A ministra Cármen Lúcia, do STF (Supremo Tribunal Federal), concedeu liminar para impedir sequestro de receita no valor de R$ 106,3 milhões dos cofres da Prefeitura de Santo André. A decisão monocrática atende pedido do governo Paulo Serra (PSDB) para barrar a medida. O volume havia sido requerido pelo TJ-SP (Tribunal de Justiça de São Paulo) para pagamento de precatórios – dívidas judiciais – pendentes na cidade, cujos débitos estavam acumulados em decorrência da crise provocada pela pandemia de Covid-19.

Cármen deferiu, em parte, a solicitação de liminar “apenas para suspender a determinação de bloqueio” dos valores, até o julgamento definitivo do processo ou até nova decisão sobre o caso, sem prejuízo, contudo, da continuidade dos depósitos mensais da Prefeitura, dentro dos termos do plano de pagamento homologado para o atual exercício. A cidade registra ainda R$ 1,1 bilhão de precatórios. A gestão tucana despendia 6% da receita corrente líquida por mês para quitação do estoque, mas com o agravamento da crise e queda na arrecadação buscou plano que reduzisse no período índice de transferência para 1,5% de recursos próprios.

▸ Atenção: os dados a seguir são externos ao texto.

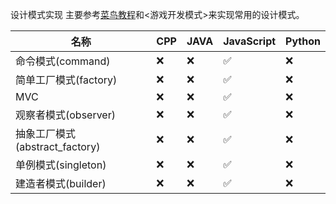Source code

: 设计模式实现
主要参考[菜鸟教程](https://www.runoob.com/design-pattern/design-pattern-tutorial.html)和<游戏开发模式>来实现常用的设计模式。

| 名称 | CPP | JAVA | JavaScript | Python |
|------|------|------|------|------|
| 命令模式(command) | ❌ | ❌  | ✅ | ❌ |
| 简单工厂模式(factory) | ❌ | ❌  | ✅ | ❌ |
| MVC | ❌ | ❌  | ✅ | ❌ |
| 观察者模式(observer) | ❌ | ❌  | ✅ | ❌ |
| 抽象工厂模式(abstract_factory) | ❌ | ❌  | ✅ | ❌ |
| 单例模式(singleton) | ❌ | ❌  | ✅ | ❌ |
| 建造者模式(builder) | ❌ | ❌  | ✅ | ❌ |
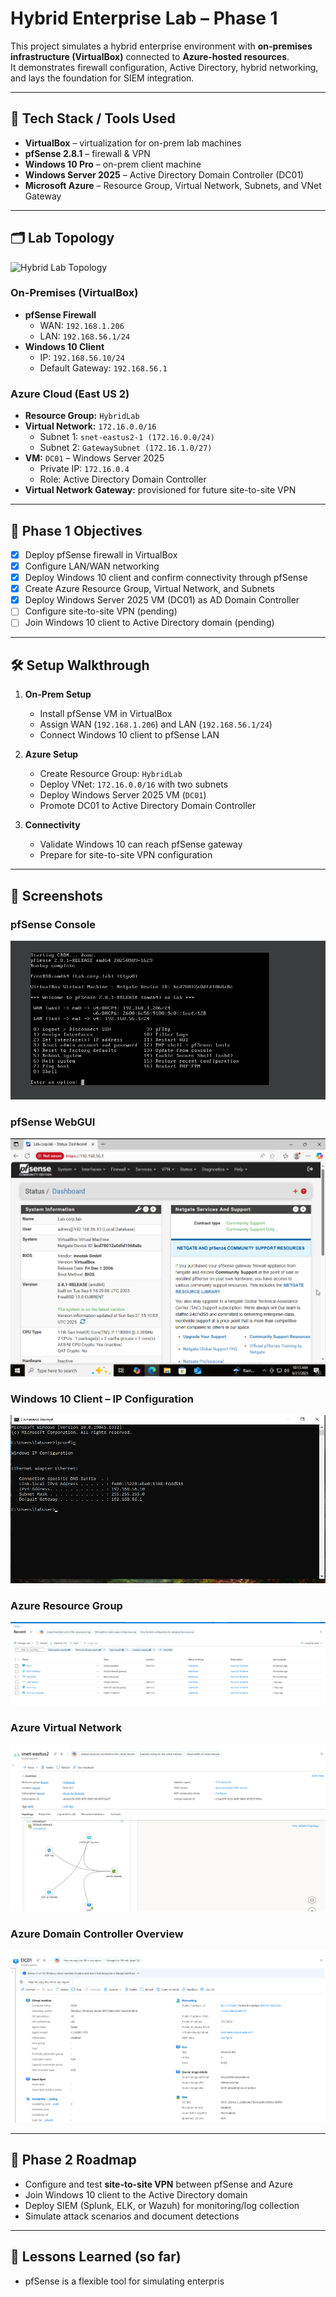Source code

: # Hybrid Enterprise Lab – Phase 1

This project simulates a hybrid enterprise environment with **on-premises infrastructure (VirtualBox)** connected to **Azure-hosted resources**.  
It demonstrates firewall configuration, Active Directory, hybrid networking, and lays the foundation for SIEM integration.

---

## 🚀 Tech Stack / Tools Used
- **VirtualBox** – virtualization for on-prem lab machines
- **pfSense 2.8.1** – firewall & VPN
- **Windows 10 Pro** – on-prem client machine
- **Windows Server 2025** – Active Directory Domain Controller (DC01)
- **Microsoft Azure** – Resource Group, Virtual Network, Subnets, and VNet Gateway

---

## 🗂️ Lab Topology

![Hybrid Lab Topology](screenshots/hybrid_lab_topology.png)

### On-Premises (VirtualBox)
- **pfSense Firewall**
  - WAN: `192.168.1.206`
  - LAN: `192.168.56.1/24`
- **Windows 10 Client**
  - IP: `192.168.56.10/24`
  - Default Gateway: `192.168.56.1`

### Azure Cloud (East US 2)
- **Resource Group:** `HybridLab`
- **Virtual Network:** `172.16.0.0/16`
  - Subnet 1: `snet-eastus2-1 (172.16.0.0/24)`
  - Subnet 2: `GatewaySubnet (172.16.1.0/27)`
- **VM:** `DC01` – Windows Server 2025
  - Private IP: `172.16.0.4`
  - Role: Active Directory Domain Controller
- **Virtual Network Gateway:** provisioned for future site-to-site VPN

---

## 📌 Phase 1 Objectives
- [x] Deploy pfSense firewall in VirtualBox  
- [x] Configure LAN/WAN networking  
- [x] Deploy Windows 10 client and confirm connectivity through pfSense  
- [x] Create Azure Resource Group, Virtual Network, and Subnets  
- [x] Deploy Windows Server 2025 VM (DC01) as AD Domain Controller  
- [ ] Configure site-to-site VPN (pending)  
- [ ] Join Windows 10 client to Active Directory domain (pending)  

---

## 🛠️ Setup Walkthrough

1. **On-Prem Setup**
   - Install pfSense VM in VirtualBox
   - Assign WAN (`192.168.1.206`) and LAN (`192.168.56.1/24`)
   - Connect Windows 10 client to pfSense LAN

2. **Azure Setup**
   - Create Resource Group: `HybridLab`
   - Deploy VNet: `172.16.0.0/16` with two subnets
   - Deploy Windows Server 2025 VM (`DC01`)  
   - Promote DC01 to Active Directory Domain Controller

3. **Connectivity**
   - Validate Windows 10 can reach pfSense gateway
   - Prepare for site-to-site VPN configuration

---

## 📸 Screenshots

### pfSense Console
![pfSense Console](screenshots/pfsense-console.png)

### pfSense WebGUI
![pfSense WebGUI](screenshots/pfsense-webgui.png)

### Windows 10 Client – IP Configuration
![Windows 10 ipconfig](screenshots/win10-ipconfig.png)

### Azure Resource Group
![Azure RG](screenshots/azure-rg.png)

### Azure Virtual Network
![Azure VNet](screenshots/azure-vnet.png)

### Azure Domain Controller Overview
![Azure DC01](screenshots/dc01-overview.png)

---

## 🔮 Phase 2 Roadmap
- Configure and test **site-to-site VPN** between pfSense and Azure  
- Join Windows 10 client to the Active Directory domain  
- Deploy SIEM (Splunk, ELK, or Wazuh) for monitoring/log collection  
- Simulate attack scenarios and document detections  

---

## 📖 Lessons Learned (so far)
- pfSense is a flexible tool for simulating enterpris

Na justificativa da liminar, a ministra descreve que o sequestro da “vultosa quantia indicada pode acarretar desajuste nas finanças municipais, comprometendo a execução de políticas públicas em prejuízo da população local, especialmente considerando o grave quadro desencadeado pela pandemia do novo coronavírus e as elevadas despesas realizadas no enfrentamento dessa doença”. Segundo Cármen, Santo André demonstrou ter utilizado no combate à crise sanitária mais de R$ 101 milhões em 2020, “o que, talvez, não teria sido possível se na forma requerida tivesse comprometido mais recursos com os pagamento dos precatórios submetidos ao regime especial”.

“Pagamos R$ 400 milhões nos últimos quatro anos. Santo André, proporcionalmente, é a cidade que mais pagou precatórios no País. Nossa ideia, paralelamente a isso, era buscar alternativas para equalizar essa dívida, resultado de derrapagens administrativas da época do Celso Daniel. Com a pandemia, tivemos não só a queda de receita como aumento das despesas com saúde e, por isso, tivemos que reduzir o repasse. Infelizmente, o TJ-SP foi extremamente rígido, até certo ponto insensível e não aceitou argumento de que estamos vivendo nova realidade, o que acabou nos imputando ameaça de sequestro”, alegou Paulo Serra.

O tucano apontou que “é inexequível pagar 6%” da receita pelo vivido atualmente. Para ele, “sequestro deste tamanho inviabilizaria as contas da cidade”. “A ministra entendeu argumentos e foi sensível à situação, suspendendo o pedido. Isso nos possibilita equalizar o pagamento de maneira cabível, dentro da realidade”, disse, ao citar que o total do estoque “ainda tem peso nas finanças”. “A suspensão, levando em conta a pandemia, é importante, pois manteremos plano, sem prejuízo aos investimentos e custeio da cidade.”

Com aval da PEC (Proposta de Emenda à Constituição) Emergencial, em Brasília, Estados e municípios tiveram dilação de prazo em cinco anos e terão agora até o fim de 2029 para quitar precatórios. Concomitantemente a isso, o governo andreense obteve autorização da Câmara, no fim de março, para assinar contrato de linha de crédito, de até R$ 1,2 bilhão junto ao Banco do Brasil com objetivo de pagamento das dívidas judiciais.